Brief —
Reproduce the lines from the one containing "Around what value" through the one containing "Does the chart display", inclusive, swapping "tallest" for "highest" and changing nothing else. Leave the pictures out.

Start of Supplied data

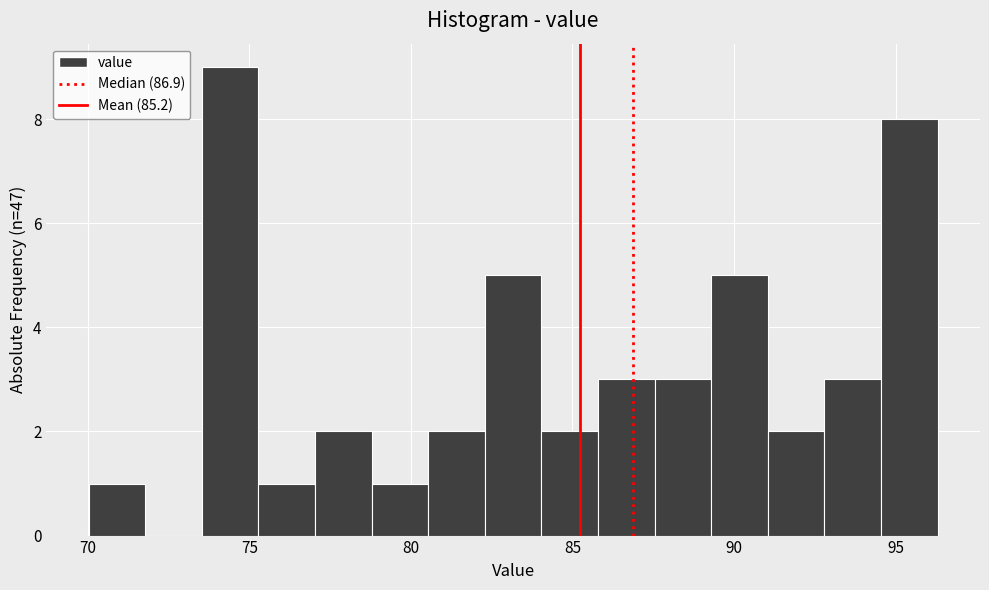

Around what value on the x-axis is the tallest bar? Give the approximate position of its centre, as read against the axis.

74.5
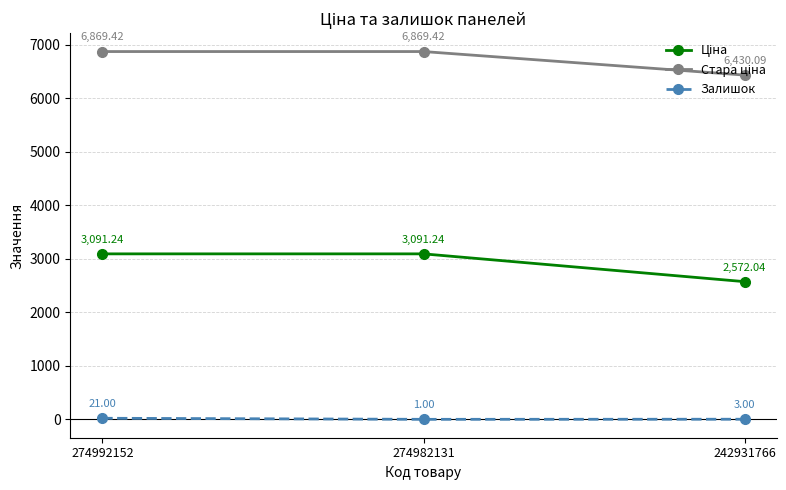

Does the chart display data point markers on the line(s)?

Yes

End of Supplied data
Start of Supplied data

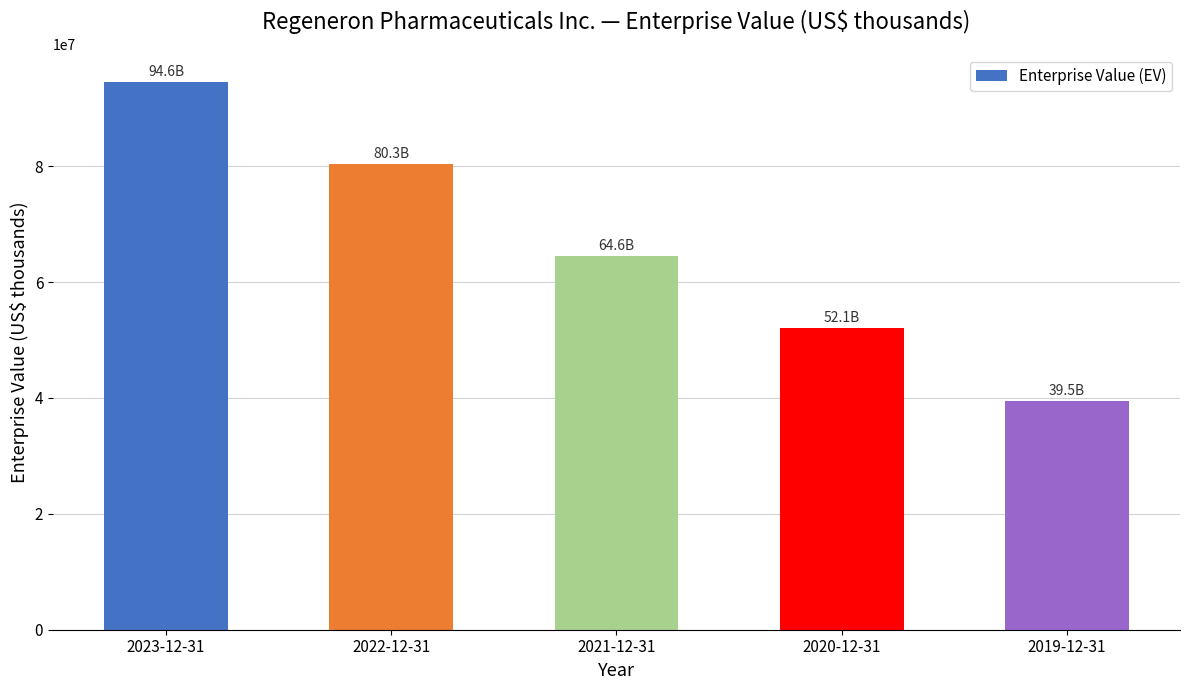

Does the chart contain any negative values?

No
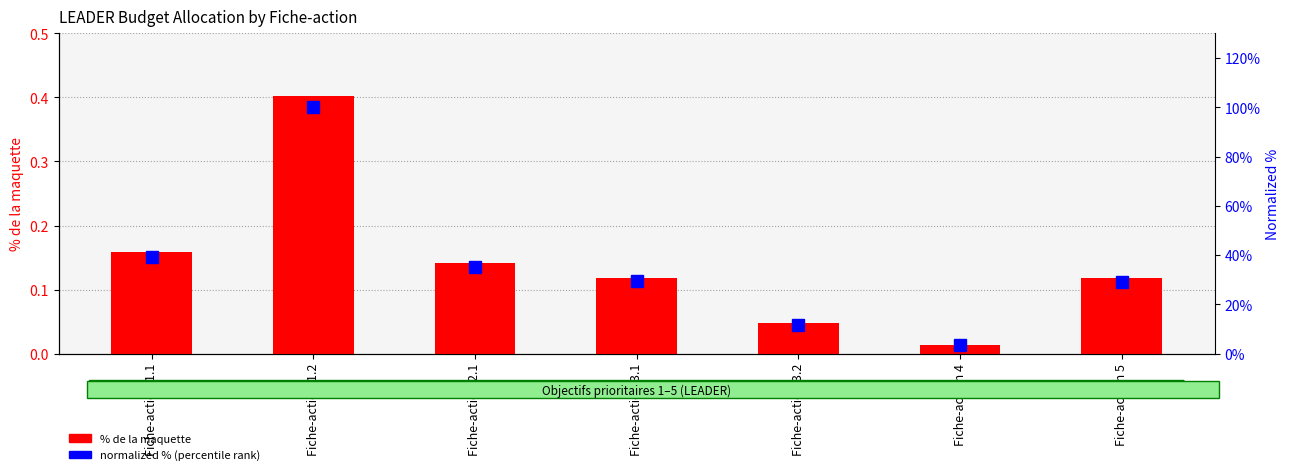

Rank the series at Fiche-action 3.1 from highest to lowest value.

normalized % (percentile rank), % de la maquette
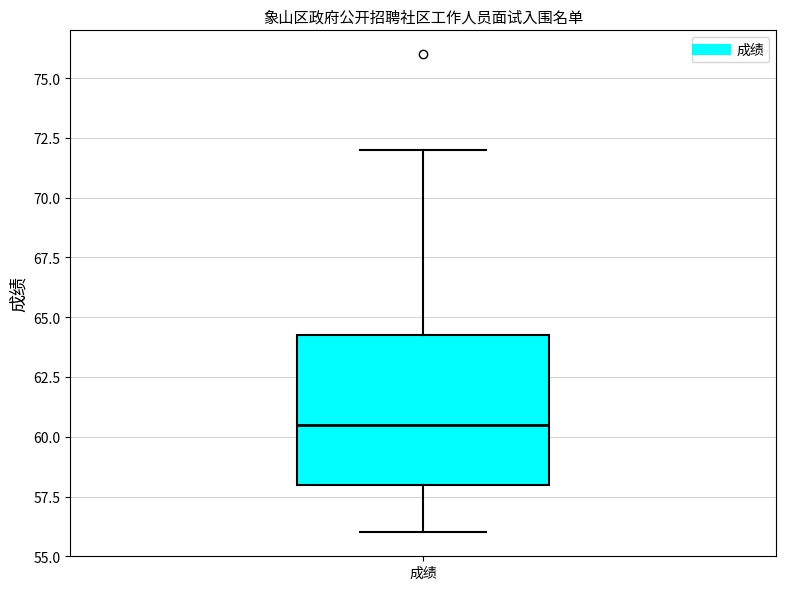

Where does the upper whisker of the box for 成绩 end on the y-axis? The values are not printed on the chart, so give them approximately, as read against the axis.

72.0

End of Supplied data

Answer for this exercise —
Around what value on the x-axis is the highest bar? Give the approximate position of its centre, as read against the axis.

74.5

Does the chart display data point markers on the line(s)?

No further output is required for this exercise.